There’s nothing worse than getting an allergic reaction from a new beauty product you’ve just purchased. After all that time you put into finding out which product to buy and the hard earned cash you spent on it, the last thing you expected is to have a firetruck red and bumpy face.

To avoid this dreaded situation we’ve enlisted the advice of one of our favorite derms Dr. Zena Gabriel (she’s a licensed medical professional and has been featured alongside brands such as l’Oréal and Neutrogena, so she’s legit). Here’s how all you have to know about allergic reactions to skin and beauty products:

First of all, how can you tell if you are having an allergic reaction to a product?

Allergic reactions usually happen within 24 hours of contact and the signs and symptoms are redness, itchiness, or a rash-like reaction.  

Okay! So if you have these symptoms, how long does it normally take a reaction to go away? Can it take weeks or even months?

If it is an acute allergic reaction it usually subsides within 2-4 weeks if you discontinue the product. The allergic reaction itself will subside but if you “wake up” your acne or your rosacea – which are chronic conditions – these might need to be controlled long term. But activating or exacerbating an existing condition is technically NOT an allergic reaction.

So we don’t just have the reaction to worry about but we also have to be concerned that it might flare up our other skin conditions. What are the steps to dealing with your skin once you have a bad reaction?

The first step is to discontinue the product immediately. You can begin an OTC (over-the-counter) hydrocortisone cream and take an OTC anti-histamine. If the reaction is severe then seeing a dermatologist is the best thing. You may need oral steroids or a prescription strength cream to ameliorate the reaction if it is bad enough.

How can we avoid these types of situations altogether?

Although it’s hard to have the patience – it’s best to spot test on your hand or a small patch of your face before completely introducing a skincare product into your regimen. Wait 48 hours to see if it’s compatible with your skin.

What are the most common ingredients that can give us bad reactions?
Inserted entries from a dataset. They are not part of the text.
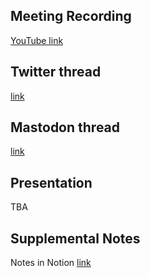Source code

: ## Meeting Recording

[YouTube link](https://youtu.be/qJVWtJYAYZk)

## Twitter thread

[link](https://twitter.com/Orthogonal_Lab/status/1678566470878392320)

## Mastodon thread

[link](https://neuromatch.social/@OREL/110692694741972521)

## Presentation

TBA

## Supplemental Notes

Notes in Notion [link](https://www.notion.so/jopro-org/SMN-2023-28-d7b0ac2bb2374e70bd315968f5ada70a)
  • Nickel, frequently used in jewelry and clasps or buttons on clothing
  • Gold, common to jewelry
  • Balsam of Peru, a tree resin-derived fragrance used in perfumes and skin lotions
  • Thimerosal, a mercury compound used in vaccines and local antiseptics
  • Neomycin sulfate, a topical antibiotic common in first-aid creams and ointments. It’s also found in cosmetics, deodorants, soap and pet food
  • Fragrance mix, a group of the eight most common fragrance allergens found in foods, cosmetic products, insecticides, antiseptics, soaps, perfumes and dental products
  • Formaldehyde, a preservative used in numerous items including paints, medications, fabric finishes, paper products, household cleaners and cosmetics
  • Cobalt chloride, a metal found in medical products, hair dye, antiperspirant, and metal-plated objects such as snaps, buttons, and tools. Also found in cobalt blue pigment
  • Bacitracin, a topical antibiotic
  • Quaternium 15, a preservative found in cosmetic products such as self-tanners, shampoo, nail polish and sunscreen, and in industrial products such as polishes, paints, and waxes.